Pubblicità. Sì all’imposta per la scritta sul muro
L’imposta sulla pubblicità è dovuta, se la denominazione sociale è riportata a grandi caratteri sulla facciata dell’immobile costituente sede dell’azienda.
Con la sentenza n. 2151/66/15 la Commissione Tributaria Regionale della Lombardia (Sez. Staccata di Brescia) ha ritenuto legittimo un avviso di accertamento per il recupero a tassazione dell’imposta comunale sulla pubblicità in relazione alle scritte apposte sui muri perimetrali della sede principale della società contribuente che riportavano la sua denominazione e il logo.
A detta della contribuente, la pretesa era infondata perché le scritte in questione non rappresentavano alcun messaggio pubblicitario, atteso che raffiguravano solamente il logo aziendale e la denominazione sociale, senza integrare i requisiti di cui all’art. 5 D.Lgs. n. 507/93. Di diverso avviso il concessionario della riscossione che si è visto dare ragione dalla CTR di Brescia.

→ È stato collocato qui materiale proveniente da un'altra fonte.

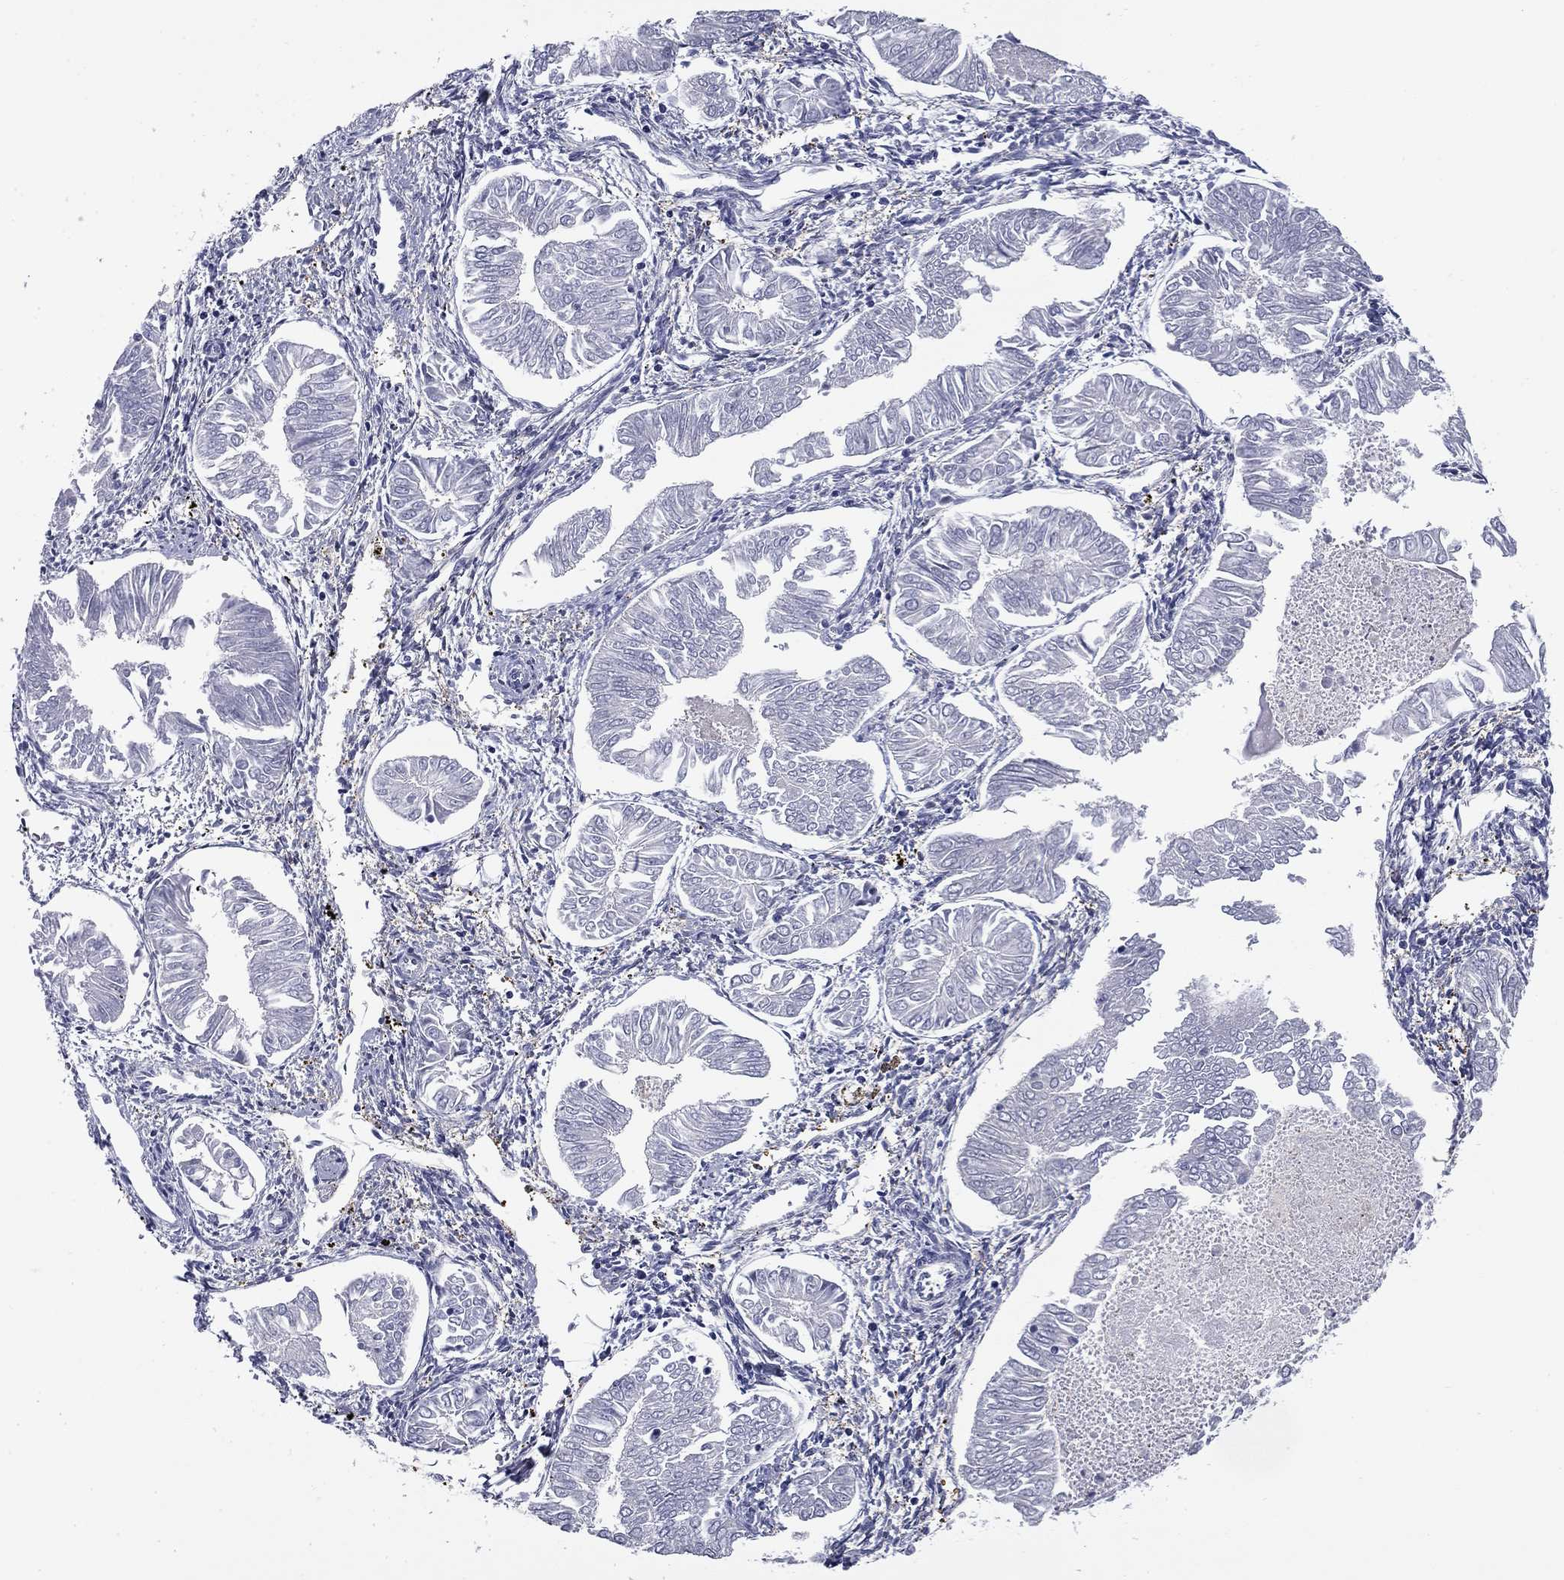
{"staining": {"intensity": "negative", "quantity": "none", "location": "none"}, "tissue": "endometrial cancer", "cell_type": "Tumor cells", "image_type": "cancer", "snomed": [{"axis": "morphology", "description": "Adenocarcinoma, NOS"}, {"axis": "topography", "description": "Endometrium"}], "caption": "High power microscopy histopathology image of an IHC photomicrograph of endometrial cancer, revealing no significant expression in tumor cells.", "gene": "BCL2L14", "patient": {"sex": "female", "age": 53}}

Il collegio bresciano ha ricondotto la vertenza nell’alveo della fattispecie della “insegna di esercizio”. Infatti, l’art. 2-bis comma 7 della Legge n. 75 del 2002 definisce “insegna d’esercizio” la scritta di cui all’art. 47 del Regolamento di esecuzione del nuovo Codice della Strada, approvato con il D.P.R. n. 495 del 1992, vale a dire: “la scritta in caratteri alfanumerici, completata eventualmente da simboli o da marchi, realizzata e supportata con materiali di qualsiasi natura, installata nella sede dell’attività a cui si riferisce o nelle pertinenze accessorie alla stessa”, precisando, inoltre, come detta scritta deve avere “la funzione di indicare al pubblico il luogo di svolgimento dell’attività economica”.
L’art. 17, comma 1-bis, del D.Lgs. 507/93 prevede una disciplina a favore delle insegne le cui dimensioni non superino i 5 metri escludendo per le medesime il pagamento dell’imposta sulla pubblicità. Di contro, qualora detto limite dimensionale sia superato, l’imposta è pienamente dovuta; e se, come nel caso di specie, siano state apposte una pluralità di scritte, il calcolo dimensionale va ragguagliato alla superficie complessiva, da ottenersi cumulando le superfici delle varie insegne.
Ad esempio, se l’unica insegna esposta per individuare la sede di svolgimento dell’attività economica ha una superficie di 10 metri quadrati, il titolare del mezzo pubblicitario deve pagare il tributo o il canone commisurandolo a detta superficie. Il suddetto meccanismo di commisurazione della superficie assoggettabile a tributo o a canone trova applicazione anche nel caso in cui siano esposte una pluralità di insegne di esercizio. Ciò si desume dal comma 6 dell’art. 2-bis che dispone espressamente come: “in caso di pluralità di insegne l’esenzione è riconosciuta nei limiti di superficie di cui al comma 1”, cioè per la superficie complessiva non superiore a 5 metri quadrati.
Nel caso di specie, secondo la CTR bresciana, “la scritta (omissis), ripetuta più volte sui muri perimetrali della sede principale della società (omissis) s.p.a., indipendentemente dal tratto grafico che la caratterizza, rappresenta a tutti gli effetti una insegna di esercizio, o per meglio dire una pluralità di insegne di esercizio assoggettate all’imposta sulla pubblicità. Dalla documantazione prodotta in atti si evince, infatti, come le scritte di grandi dimensioni poste sulla facciata della sede aziendale di 568 mqindividuino la sede della società, oltre ad essere esposte in luogo aperto al pubblico e ben percepibili dalla adiacente pubblica via”.
La contribuente, stante l’accoglimento dell’appello del concessionario, è stata condannata al pagamento delle spese del giudizio.